Action item:
Copy the lines below without any change, starting with the line containing "Mortgage calculator" and ending with the line containing "n ekonomie oor nie !!!", both included.

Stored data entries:

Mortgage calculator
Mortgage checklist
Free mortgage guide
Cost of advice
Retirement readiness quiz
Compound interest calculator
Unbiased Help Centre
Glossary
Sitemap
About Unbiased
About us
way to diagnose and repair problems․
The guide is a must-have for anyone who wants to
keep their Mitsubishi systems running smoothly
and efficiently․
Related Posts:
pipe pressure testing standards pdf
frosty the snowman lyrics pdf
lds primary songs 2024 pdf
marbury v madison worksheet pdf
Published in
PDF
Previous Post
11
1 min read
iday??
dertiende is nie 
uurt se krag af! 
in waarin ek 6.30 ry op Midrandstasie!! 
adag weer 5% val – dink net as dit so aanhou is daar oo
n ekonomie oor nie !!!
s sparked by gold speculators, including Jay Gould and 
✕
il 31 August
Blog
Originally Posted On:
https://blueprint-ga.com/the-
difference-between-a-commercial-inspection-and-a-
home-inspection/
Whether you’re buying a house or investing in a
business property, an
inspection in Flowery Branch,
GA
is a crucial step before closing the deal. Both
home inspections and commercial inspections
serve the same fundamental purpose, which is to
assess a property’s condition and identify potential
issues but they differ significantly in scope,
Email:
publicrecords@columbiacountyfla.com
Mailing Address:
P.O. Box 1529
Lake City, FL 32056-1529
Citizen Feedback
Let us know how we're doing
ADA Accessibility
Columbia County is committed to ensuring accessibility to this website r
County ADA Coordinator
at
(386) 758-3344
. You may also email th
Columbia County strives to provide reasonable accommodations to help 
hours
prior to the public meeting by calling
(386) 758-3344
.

==

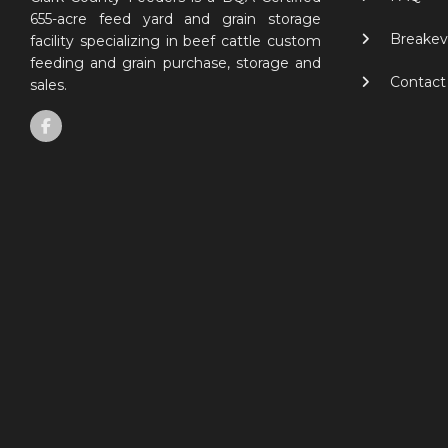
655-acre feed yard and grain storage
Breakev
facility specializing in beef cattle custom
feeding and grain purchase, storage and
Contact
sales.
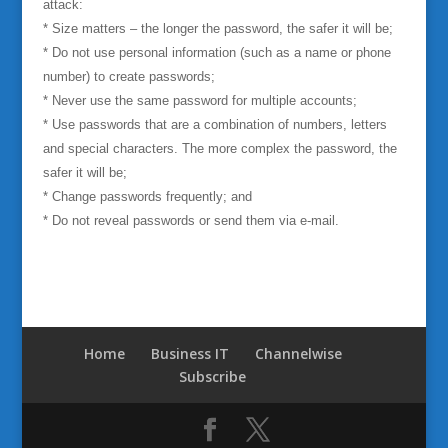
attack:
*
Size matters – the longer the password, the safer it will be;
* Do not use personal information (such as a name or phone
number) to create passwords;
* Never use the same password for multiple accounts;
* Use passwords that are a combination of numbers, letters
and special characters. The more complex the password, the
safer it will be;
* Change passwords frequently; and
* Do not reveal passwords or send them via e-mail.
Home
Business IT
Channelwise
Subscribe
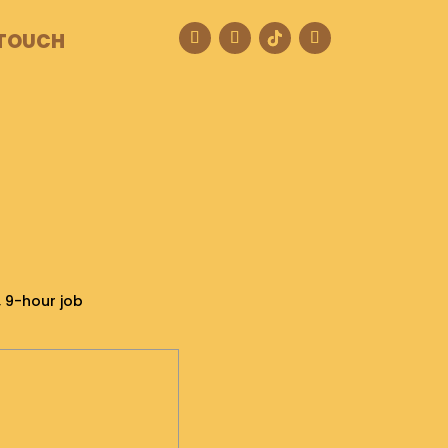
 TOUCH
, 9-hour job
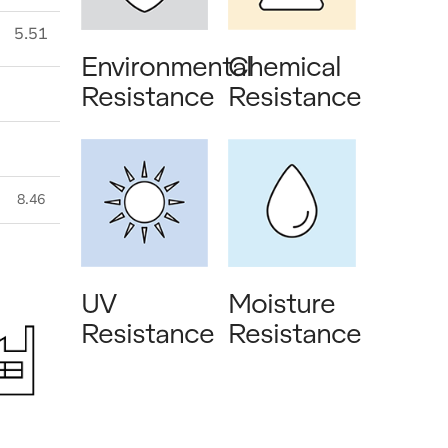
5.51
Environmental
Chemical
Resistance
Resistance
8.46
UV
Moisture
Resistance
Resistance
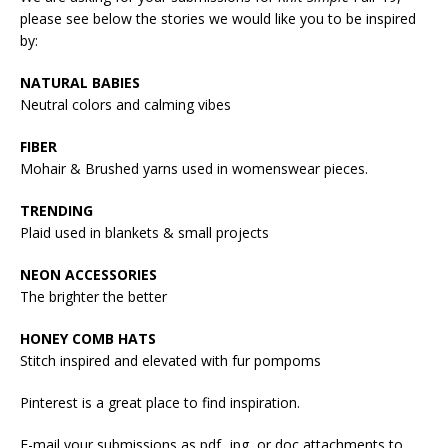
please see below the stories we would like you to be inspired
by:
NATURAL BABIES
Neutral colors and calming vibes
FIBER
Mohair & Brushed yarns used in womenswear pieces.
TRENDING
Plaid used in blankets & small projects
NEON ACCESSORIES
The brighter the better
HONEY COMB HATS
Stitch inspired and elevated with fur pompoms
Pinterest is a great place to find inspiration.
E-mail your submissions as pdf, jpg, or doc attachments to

---

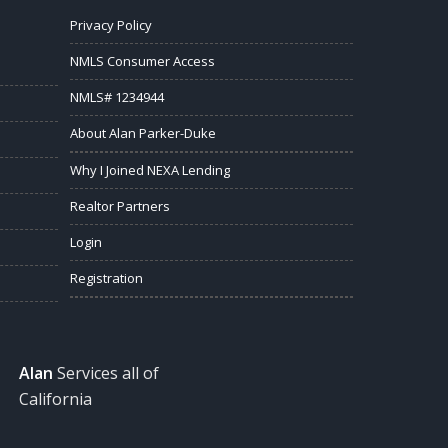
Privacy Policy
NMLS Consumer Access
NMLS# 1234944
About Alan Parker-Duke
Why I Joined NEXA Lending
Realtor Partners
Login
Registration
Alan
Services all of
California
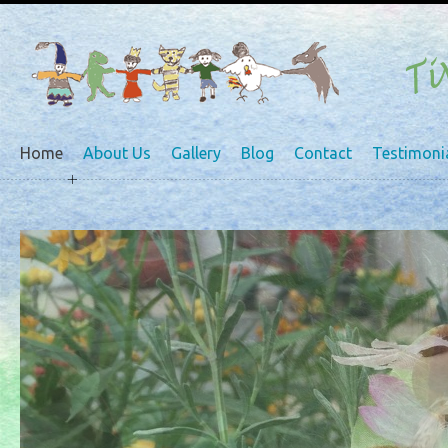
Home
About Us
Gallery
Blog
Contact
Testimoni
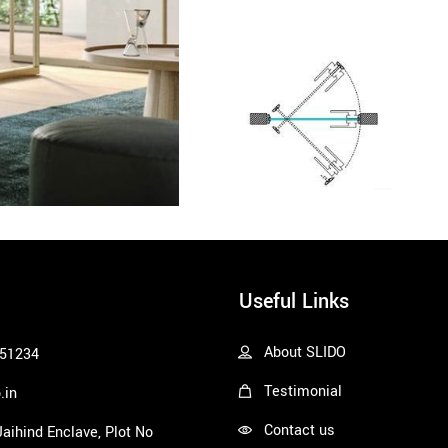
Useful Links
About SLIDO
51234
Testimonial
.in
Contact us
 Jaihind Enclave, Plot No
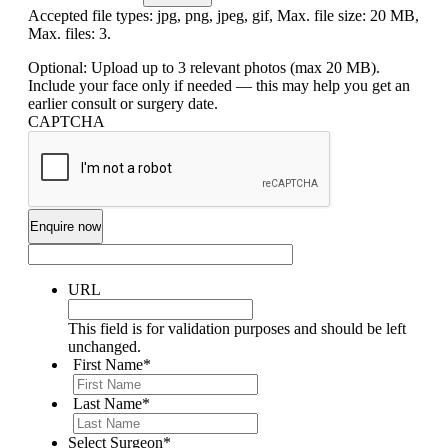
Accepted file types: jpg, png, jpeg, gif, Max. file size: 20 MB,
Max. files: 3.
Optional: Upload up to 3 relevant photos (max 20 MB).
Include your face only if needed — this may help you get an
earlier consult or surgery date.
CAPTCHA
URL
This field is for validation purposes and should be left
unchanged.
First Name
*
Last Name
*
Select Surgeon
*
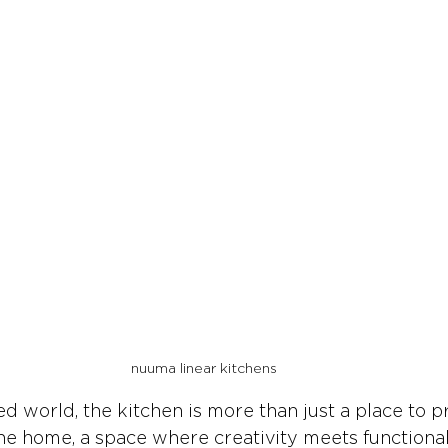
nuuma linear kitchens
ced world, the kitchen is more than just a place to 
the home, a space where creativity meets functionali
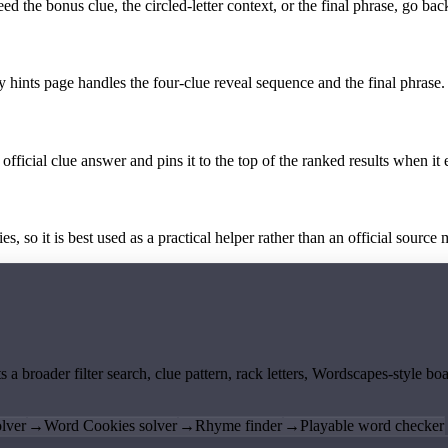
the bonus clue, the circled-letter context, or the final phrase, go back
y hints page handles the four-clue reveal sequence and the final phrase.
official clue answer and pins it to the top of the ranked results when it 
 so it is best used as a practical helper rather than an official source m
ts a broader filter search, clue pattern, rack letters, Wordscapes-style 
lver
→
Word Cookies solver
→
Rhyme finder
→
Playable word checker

Problem solution:
Mortgage calculator
Mortgage checklist
Free mortgage guide
Cost of advice
Retirement readiness quiz
Compound interest calculator
Unbiased Help Centre
Glossary
Sitemap
About Unbiased
About us
way to diagnose and repair problems․
The guide is a must-have for anyone who wants to
keep their Mitsubishi systems running smoothly
and efficiently․
Related Posts:
pipe pressure testing standards pdf
frosty the snowman lyrics pdf
lds primary songs 2024 pdf
marbury v madison worksheet pdf
Published in
PDF
Previous Post
11
1 min read
iday??
dertiende is nie 
uurt se krag af! 
in waarin ek 6.30 ry op Midrandstasie!! 
adag weer 5% val – dink net as dit so aanhou is daar oo
n ekonomie oor nie !!!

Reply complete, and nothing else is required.